A Mãe Ó (Aurora Campos), querida tia, de imperecível memória, analisando certos fatos comunitários, era cirúrgica: — Eita, Oeiras não tem mais homem, comentava.
Eis a minha indignação vazada nos termos seguintes:
“Meu prezado conterrâneo W. Dias
Parabéns pela sua articulação política visando dotar Piripiri de um Campus da UFPI.
O ansiado Campus da UFPI, em Oeiras, antigo pleito que remonta há duas décadas, no mínimo, embora tenha sido esse sonho explorado durante a última campanha eleitoral por diversos postulantes a cargos eletivos municipais e representantes populares na esfera estadual e federal, nunca teve elaborado projeto atualizando-se essa transcendental e merecida demanda coletiva e nem encontrou nenhum padrinho que queira, de verdade, obter esse elevado cometimento.

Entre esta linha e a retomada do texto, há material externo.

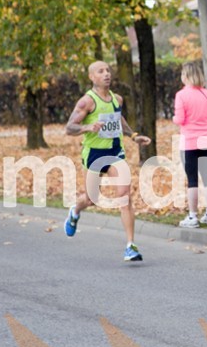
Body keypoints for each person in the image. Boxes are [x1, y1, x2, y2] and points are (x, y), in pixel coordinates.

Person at [63, 61, 152, 261]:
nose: (106, 74)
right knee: (91, 198)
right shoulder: (87, 102)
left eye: (108, 70)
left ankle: (130, 246)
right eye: (100, 71)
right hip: (93, 153)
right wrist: (87, 128)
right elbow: (69, 128)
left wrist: (133, 135)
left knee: (125, 196)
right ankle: (75, 211)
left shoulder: (117, 99)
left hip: (114, 151)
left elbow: (119, 120)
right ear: (92, 77)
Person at [173, 60, 207, 228]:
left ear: (186, 76)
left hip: (190, 140)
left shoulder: (181, 95)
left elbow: (180, 119)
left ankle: (192, 216)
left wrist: (173, 119)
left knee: (192, 179)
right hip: (206, 138)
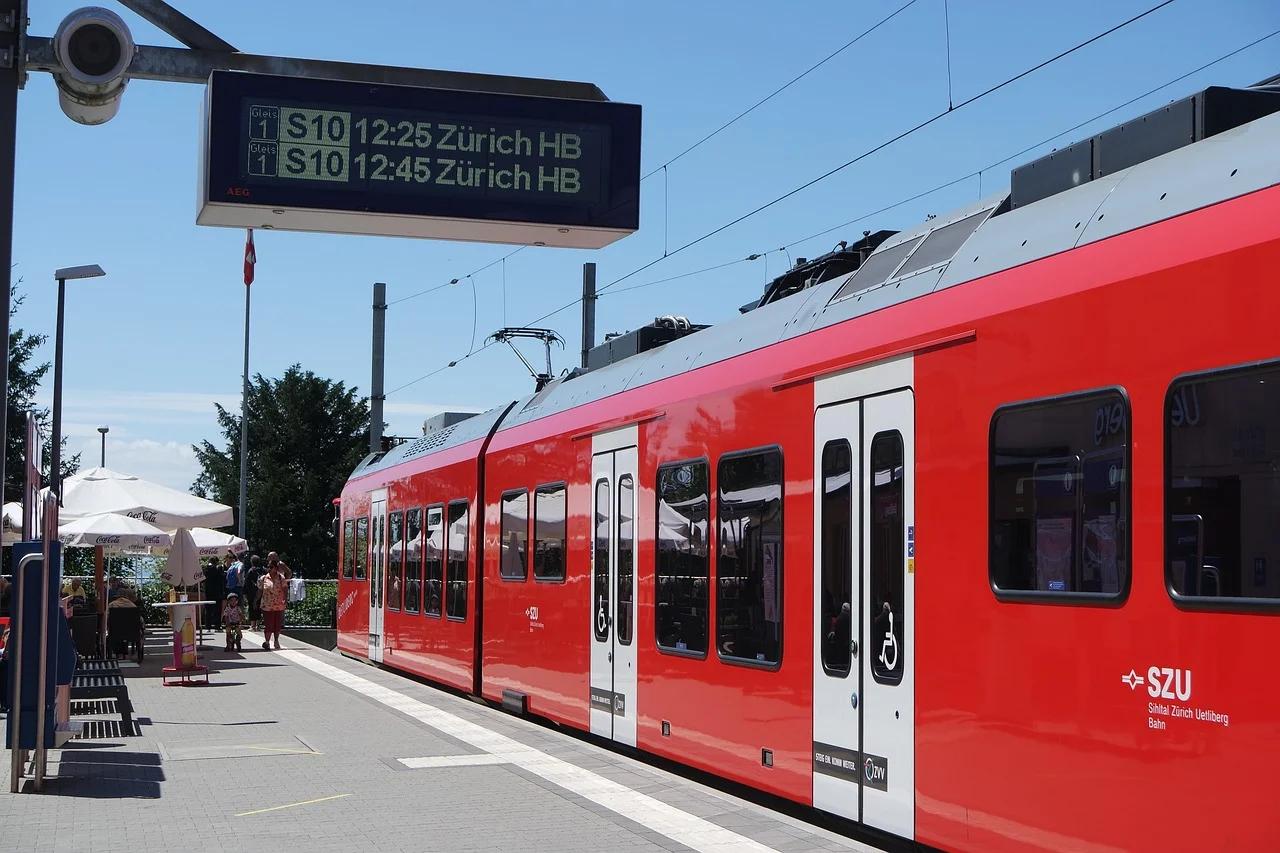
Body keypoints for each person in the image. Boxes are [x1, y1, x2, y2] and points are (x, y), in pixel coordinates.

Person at [257, 558, 290, 650]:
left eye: (271, 567)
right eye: (268, 567)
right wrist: (256, 600)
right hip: (267, 605)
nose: (269, 569)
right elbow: (260, 590)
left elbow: (285, 589)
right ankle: (267, 641)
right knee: (268, 624)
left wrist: (285, 600)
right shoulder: (263, 578)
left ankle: (276, 640)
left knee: (277, 624)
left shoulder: (281, 577)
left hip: (279, 604)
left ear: (276, 568)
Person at [244, 555, 266, 630]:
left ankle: (253, 625)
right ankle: (258, 625)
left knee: (252, 608)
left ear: (251, 562)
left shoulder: (250, 571)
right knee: (259, 607)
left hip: (251, 593)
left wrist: (245, 593)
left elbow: (247, 582)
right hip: (260, 591)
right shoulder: (262, 570)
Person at [203, 558, 225, 629]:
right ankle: (217, 625)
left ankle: (208, 625)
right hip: (217, 592)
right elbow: (222, 578)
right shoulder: (218, 569)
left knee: (208, 609)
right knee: (217, 609)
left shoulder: (206, 569)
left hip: (208, 592)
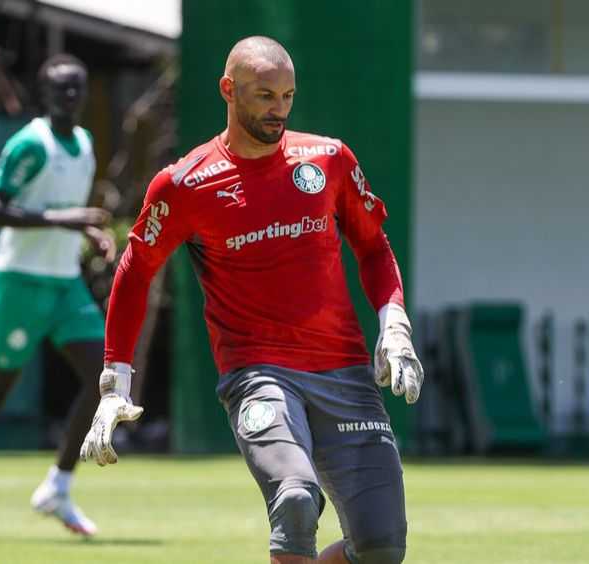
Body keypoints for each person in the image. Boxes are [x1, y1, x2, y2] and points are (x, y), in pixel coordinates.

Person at [79, 36, 423, 564]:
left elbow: (373, 246)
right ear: (228, 89)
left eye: (287, 96)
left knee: (381, 547)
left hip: (345, 370)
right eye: (264, 95)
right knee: (295, 499)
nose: (278, 109)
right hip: (259, 374)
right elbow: (134, 271)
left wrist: (393, 321)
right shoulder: (185, 183)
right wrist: (114, 382)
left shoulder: (328, 160)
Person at [0, 54, 116, 540]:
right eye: (61, 90)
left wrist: (89, 235)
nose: (70, 97)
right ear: (45, 94)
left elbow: (67, 212)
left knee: (103, 381)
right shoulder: (31, 143)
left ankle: (59, 485)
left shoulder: (86, 144)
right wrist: (66, 220)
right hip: (17, 281)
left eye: (77, 88)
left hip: (63, 282)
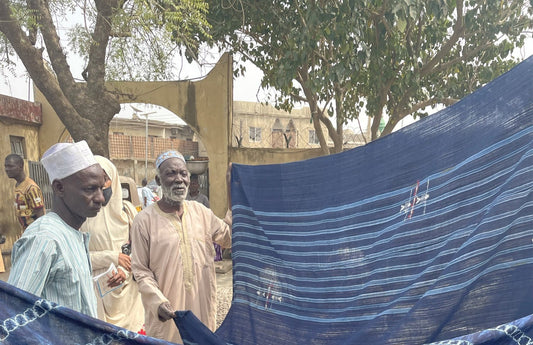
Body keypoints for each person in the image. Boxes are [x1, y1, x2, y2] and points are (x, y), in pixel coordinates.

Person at [131, 150, 232, 343]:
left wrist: (232, 196)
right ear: (159, 180)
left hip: (202, 313)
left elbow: (229, 238)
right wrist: (157, 302)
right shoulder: (144, 221)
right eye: (171, 173)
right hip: (168, 317)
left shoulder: (201, 212)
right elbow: (141, 271)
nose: (179, 179)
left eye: (183, 173)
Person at [7, 140, 110, 318]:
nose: (100, 198)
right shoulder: (44, 239)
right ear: (59, 188)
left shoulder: (73, 234)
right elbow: (13, 317)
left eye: (101, 188)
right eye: (90, 189)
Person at [80, 156, 145, 331]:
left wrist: (124, 269)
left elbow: (140, 248)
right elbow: (76, 256)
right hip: (96, 294)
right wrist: (111, 257)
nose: (101, 184)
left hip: (129, 295)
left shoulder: (128, 211)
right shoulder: (81, 216)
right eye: (95, 180)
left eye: (105, 178)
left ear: (113, 179)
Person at [186, 174, 223, 261]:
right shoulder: (185, 198)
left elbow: (208, 214)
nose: (192, 186)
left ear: (198, 185)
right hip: (188, 226)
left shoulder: (203, 199)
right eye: (191, 184)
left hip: (200, 227)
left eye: (194, 184)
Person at [4, 153, 46, 230]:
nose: (7, 169)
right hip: (26, 231)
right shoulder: (18, 185)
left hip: (34, 232)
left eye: (10, 166)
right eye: (6, 166)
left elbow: (40, 213)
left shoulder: (31, 187)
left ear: (20, 166)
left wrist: (39, 234)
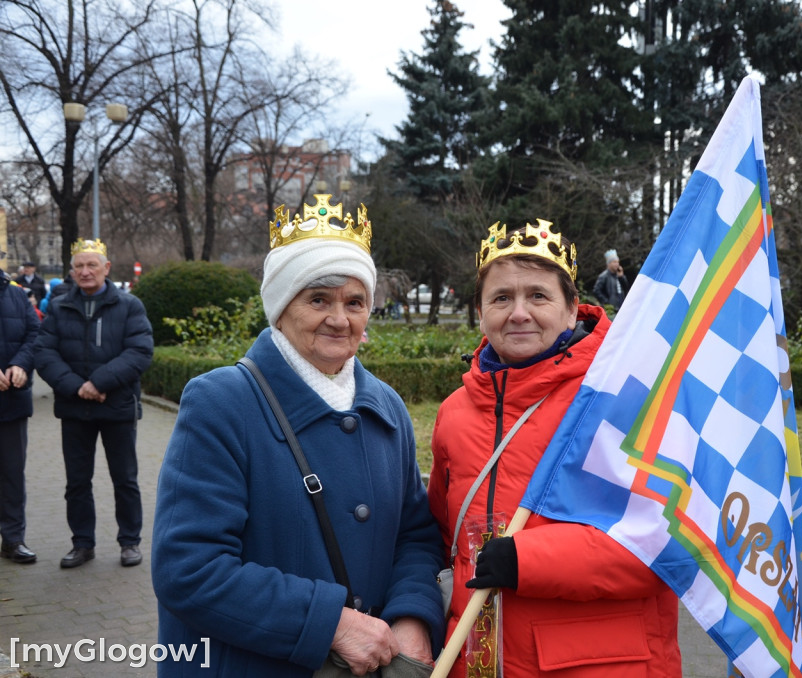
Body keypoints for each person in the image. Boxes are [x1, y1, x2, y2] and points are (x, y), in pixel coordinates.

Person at [151, 196, 444, 677]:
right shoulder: (221, 401)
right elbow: (189, 569)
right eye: (318, 299)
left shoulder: (386, 406)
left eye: (355, 302)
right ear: (281, 307)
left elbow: (414, 535)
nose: (339, 318)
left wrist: (412, 616)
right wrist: (330, 624)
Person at [428, 220, 681, 677]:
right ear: (481, 313)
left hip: (596, 664)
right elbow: (446, 538)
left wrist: (527, 560)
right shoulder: (454, 412)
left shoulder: (623, 399)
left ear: (571, 310)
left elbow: (670, 543)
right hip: (478, 660)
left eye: (538, 296)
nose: (518, 312)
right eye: (501, 297)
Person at [34, 238, 154, 568]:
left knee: (125, 480)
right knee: (77, 482)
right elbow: (44, 353)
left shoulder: (130, 305)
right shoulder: (59, 307)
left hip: (117, 406)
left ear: (106, 268)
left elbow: (140, 352)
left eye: (92, 265)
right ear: (71, 271)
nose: (85, 272)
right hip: (76, 407)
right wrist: (78, 387)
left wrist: (98, 383)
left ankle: (130, 541)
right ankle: (82, 544)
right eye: (79, 266)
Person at [0, 264, 41, 565]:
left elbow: (35, 335)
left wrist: (21, 364)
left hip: (11, 403)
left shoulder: (16, 294)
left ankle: (13, 540)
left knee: (12, 474)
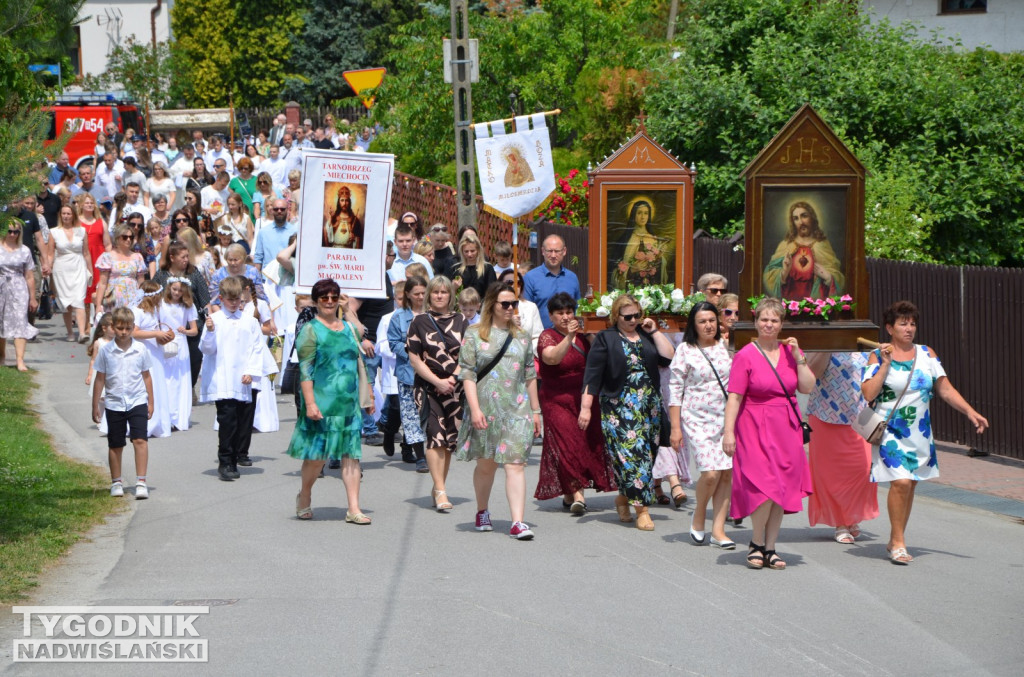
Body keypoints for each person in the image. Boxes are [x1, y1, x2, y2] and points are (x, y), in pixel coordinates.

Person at [861, 300, 988, 565]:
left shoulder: (927, 354)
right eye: (902, 324)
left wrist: (970, 411)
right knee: (901, 482)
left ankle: (896, 537)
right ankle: (898, 542)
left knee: (910, 486)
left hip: (919, 431)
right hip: (890, 430)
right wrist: (885, 365)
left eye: (912, 323)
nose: (909, 329)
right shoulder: (877, 355)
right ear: (889, 328)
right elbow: (868, 393)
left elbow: (944, 388)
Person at [722, 297, 814, 570]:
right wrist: (729, 433)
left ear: (782, 324)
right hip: (753, 424)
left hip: (786, 427)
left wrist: (800, 358)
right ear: (755, 322)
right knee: (763, 486)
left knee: (781, 488)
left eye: (774, 320)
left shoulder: (790, 353)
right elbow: (735, 398)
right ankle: (756, 542)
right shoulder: (745, 355)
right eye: (764, 319)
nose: (769, 324)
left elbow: (807, 387)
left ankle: (771, 547)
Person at [457, 283, 543, 541]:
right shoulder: (474, 335)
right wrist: (474, 409)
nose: (510, 308)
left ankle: (517, 521)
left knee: (516, 464)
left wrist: (536, 411)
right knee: (487, 465)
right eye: (504, 303)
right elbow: (468, 374)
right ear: (491, 305)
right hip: (486, 408)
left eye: (513, 303)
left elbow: (530, 375)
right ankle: (482, 511)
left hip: (517, 409)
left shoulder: (523, 336)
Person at [581, 295, 676, 530]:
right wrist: (585, 408)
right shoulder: (606, 338)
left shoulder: (645, 335)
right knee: (634, 458)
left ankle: (623, 498)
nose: (633, 320)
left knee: (647, 456)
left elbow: (669, 357)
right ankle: (642, 510)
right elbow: (592, 375)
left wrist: (654, 331)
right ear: (616, 316)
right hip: (619, 406)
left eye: (637, 315)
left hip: (649, 407)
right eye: (628, 317)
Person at [289, 279, 374, 523]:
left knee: (351, 454)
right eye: (324, 298)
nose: (329, 301)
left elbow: (360, 360)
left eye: (333, 297)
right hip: (321, 401)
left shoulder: (348, 328)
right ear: (315, 301)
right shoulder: (311, 330)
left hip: (347, 402)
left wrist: (368, 393)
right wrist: (311, 404)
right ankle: (304, 494)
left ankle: (354, 509)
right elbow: (305, 371)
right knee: (317, 458)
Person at [535, 292, 616, 514]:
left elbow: (599, 360)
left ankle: (569, 492)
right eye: (560, 313)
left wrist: (590, 334)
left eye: (569, 312)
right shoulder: (547, 336)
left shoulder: (584, 336)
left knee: (582, 443)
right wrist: (569, 337)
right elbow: (552, 358)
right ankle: (579, 494)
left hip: (584, 397)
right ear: (551, 316)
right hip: (556, 400)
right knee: (566, 443)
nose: (565, 316)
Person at [668, 301, 734, 547]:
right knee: (710, 473)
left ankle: (718, 530)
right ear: (693, 325)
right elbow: (675, 390)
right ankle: (699, 516)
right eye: (702, 321)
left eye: (711, 320)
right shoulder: (686, 350)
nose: (708, 325)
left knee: (726, 474)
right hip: (696, 418)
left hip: (726, 418)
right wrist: (675, 428)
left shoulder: (727, 347)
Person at [805, 351, 879, 544]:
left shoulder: (866, 344)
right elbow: (811, 375)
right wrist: (827, 345)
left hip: (860, 416)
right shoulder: (822, 342)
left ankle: (851, 515)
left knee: (864, 469)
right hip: (825, 414)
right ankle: (841, 522)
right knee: (830, 474)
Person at [200, 276, 265, 482]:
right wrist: (209, 332)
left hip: (244, 379)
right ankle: (225, 461)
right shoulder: (215, 321)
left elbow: (257, 348)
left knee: (243, 421)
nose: (235, 303)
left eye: (238, 300)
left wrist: (251, 371)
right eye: (230, 300)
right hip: (224, 379)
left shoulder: (250, 321)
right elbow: (207, 349)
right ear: (221, 298)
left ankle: (237, 455)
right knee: (227, 421)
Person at [407, 276, 467, 482]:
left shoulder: (462, 321)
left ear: (451, 295)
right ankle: (440, 489)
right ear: (429, 295)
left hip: (455, 388)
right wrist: (437, 381)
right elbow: (414, 359)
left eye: (444, 292)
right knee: (435, 436)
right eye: (435, 292)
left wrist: (452, 379)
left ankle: (439, 486)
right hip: (428, 387)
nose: (440, 295)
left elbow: (469, 355)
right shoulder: (419, 321)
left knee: (450, 438)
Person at [92, 307, 154, 499]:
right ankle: (116, 481)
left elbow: (147, 377)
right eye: (120, 328)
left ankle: (141, 481)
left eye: (128, 328)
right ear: (112, 327)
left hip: (137, 400)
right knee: (116, 444)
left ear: (133, 327)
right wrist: (95, 405)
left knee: (140, 440)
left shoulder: (140, 350)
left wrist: (151, 402)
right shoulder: (106, 351)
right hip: (114, 402)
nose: (124, 332)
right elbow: (100, 378)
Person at [387, 276, 429, 468]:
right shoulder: (399, 316)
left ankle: (406, 443)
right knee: (411, 414)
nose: (420, 297)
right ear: (408, 295)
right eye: (416, 294)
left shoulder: (433, 313)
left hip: (432, 372)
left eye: (423, 293)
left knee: (428, 414)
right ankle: (420, 455)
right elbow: (393, 343)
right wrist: (409, 351)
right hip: (408, 374)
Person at [763, 201, 844, 300]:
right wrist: (784, 272)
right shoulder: (786, 245)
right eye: (796, 218)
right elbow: (769, 274)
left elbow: (838, 276)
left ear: (812, 218)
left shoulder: (822, 244)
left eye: (804, 216)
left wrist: (828, 276)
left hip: (816, 306)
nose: (801, 222)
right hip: (789, 305)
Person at [130, 281, 173, 439]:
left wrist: (162, 336)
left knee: (157, 384)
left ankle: (157, 421)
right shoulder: (137, 311)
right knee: (146, 383)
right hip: (143, 352)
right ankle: (143, 422)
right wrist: (155, 334)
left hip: (155, 352)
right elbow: (134, 333)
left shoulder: (154, 311)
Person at [0, 221, 39, 371]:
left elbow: (29, 276)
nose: (12, 235)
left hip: (18, 287)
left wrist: (33, 297)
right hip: (1, 285)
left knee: (20, 322)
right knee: (1, 322)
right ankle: (1, 356)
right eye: (9, 231)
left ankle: (20, 360)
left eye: (15, 232)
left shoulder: (24, 250)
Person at [51, 204, 92, 342]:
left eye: (69, 213)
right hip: (61, 268)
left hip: (78, 266)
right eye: (64, 214)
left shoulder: (81, 231)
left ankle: (81, 333)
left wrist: (90, 270)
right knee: (66, 302)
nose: (66, 216)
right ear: (60, 215)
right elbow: (51, 253)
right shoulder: (54, 232)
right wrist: (47, 268)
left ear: (73, 215)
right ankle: (70, 332)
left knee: (79, 299)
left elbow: (86, 253)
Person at [523, 234, 580, 329]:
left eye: (557, 251)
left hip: (568, 335)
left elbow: (578, 309)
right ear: (542, 251)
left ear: (564, 251)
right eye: (549, 251)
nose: (553, 255)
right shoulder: (530, 278)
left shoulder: (572, 278)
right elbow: (526, 310)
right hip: (540, 337)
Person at [611, 199, 669, 289]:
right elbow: (614, 270)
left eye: (646, 213)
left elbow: (660, 270)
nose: (643, 217)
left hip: (649, 289)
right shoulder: (625, 240)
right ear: (634, 215)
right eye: (639, 213)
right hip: (630, 290)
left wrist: (660, 259)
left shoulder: (653, 239)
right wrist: (632, 269)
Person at [93, 224, 147, 313]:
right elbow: (102, 283)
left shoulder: (137, 257)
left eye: (131, 237)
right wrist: (98, 305)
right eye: (125, 237)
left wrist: (144, 301)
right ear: (117, 238)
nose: (128, 239)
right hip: (113, 298)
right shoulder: (107, 257)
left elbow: (141, 283)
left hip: (132, 296)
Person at [446, 231, 496, 298]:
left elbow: (492, 292)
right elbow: (448, 294)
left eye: (472, 251)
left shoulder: (487, 268)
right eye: (466, 251)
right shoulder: (456, 269)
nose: (469, 254)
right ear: (462, 251)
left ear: (478, 250)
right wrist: (453, 288)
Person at [252, 198, 296, 273]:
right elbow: (258, 258)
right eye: (276, 209)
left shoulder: (295, 231)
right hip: (267, 278)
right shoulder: (263, 232)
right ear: (272, 210)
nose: (279, 211)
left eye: (282, 209)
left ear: (287, 210)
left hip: (287, 277)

"Res non verba"! Isto é, "fatos, não palavras". Enfatize-se que ações e resultados são mais importantes do que meros discursos ou promessas.
Apesar do patente descaso, Oeiras não se rende!”
Afinal, a velha urbe — tricentenária —, pelo seu intrínseco valor no contexto nacional, é maior do que seus filhos, visitantes e admiradores.